Ia memaparkan lima transformasi utama pendidikan Islam ke depan. Di antaranya pergeseran dari teologi yang maskulin dan konfrontatif menuju teologi yang merawat dan penuh cinta, serta perubahan dari keberagamaan yang kaku secara hukum menuju pemahaman nilai dan substansi ajaran.

Transformasi lainnya mencakup peralihan dari cara pandang antroposentris ke ekoteologi, pola pikir atomistik ke holistik, serta dari sekadar religiousness menuju religious mindedness, yakni menjadikan agama sebagai kompas moral yang membebaskan dan mendorong kreativitas.

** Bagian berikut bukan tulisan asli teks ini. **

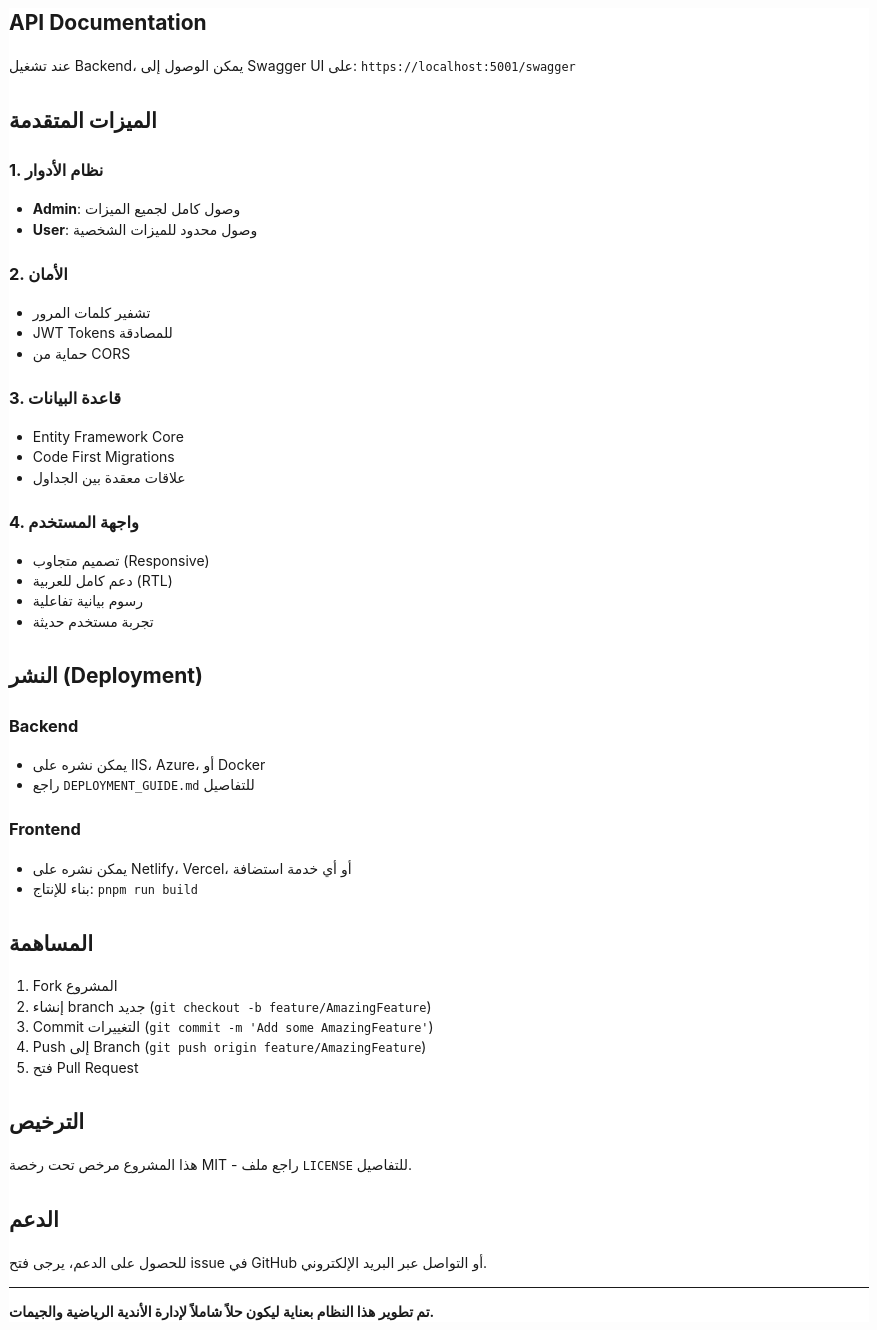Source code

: ## API Documentation

عند تشغيل Backend، يمكن الوصول إلى Swagger UI على:
`https://localhost:5001/swagger`

## الميزات المتقدمة

### 1. نظام الأدوار
- **Admin**: وصول كامل لجميع الميزات
- **User**: وصول محدود للميزات الشخصية

### 2. الأمان
- تشفير كلمات المرور
- JWT Tokens للمصادقة
- حماية من CORS

### 3. قاعدة البيانات
- Entity Framework Core
- Code First Migrations
- علاقات معقدة بين الجداول

### 4. واجهة المستخدم
- تصميم متجاوب (Responsive)
- دعم كامل للعربية (RTL)
- رسوم بيانية تفاعلية
- تجربة مستخدم حديثة

## النشر (Deployment)

### Backend
- يمكن نشره على IIS، Azure، أو Docker
- راجع `DEPLOYMENT_GUIDE.md` للتفاصيل

### Frontend
- يمكن نشره على Netlify، Vercel، أو أي خدمة استضافة
- بناء للإنتاج: `pnpm run build`

## المساهمة

1. Fork المشروع
2. إنشاء branch جديد (`git checkout -b feature/AmazingFeature`)
3. Commit التغييرات (`git commit -m 'Add some AmazingFeature'`)
4. Push إلى Branch (`git push origin feature/AmazingFeature`)
5. فتح Pull Request

## الترخيص

هذا المشروع مرخص تحت رخصة MIT - راجع ملف `LICENSE` للتفاصيل.

## الدعم

للحصول على الدعم، يرجى فتح issue في GitHub أو التواصل عبر البريد الإلكتروني.

---

**تم تطوير هذا النظام بعناية ليكون حلاً شاملاً لإدارة الأندية الرياضية والجيمات.**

“Pendidikan tanpa cinta kehilangan ruhnya. Agama seharusnya membebaskan manusia untuk berkreasi dan berkontribusi bagi peradaban,” ujar Nasaruddin. Ia juga menilai praktik pendidikan di negara maju yang menempatkan guru, murid, dan orang tua dalam relasi setara relevan diterapkan dalam pendidikan Islam.

Menutup pernyataannya, Menag mengajak seluruh pemangku kepentingan untuk menyempurnakan kurikulum pendidikan Islam secara konseptual dan kontekstual. Ia menekankan Kurikulum Berbasis Cinta sebagai proses berkelanjutan untuk melahirkan insan kamil yang beriman, berilmu, dan berkeadaban.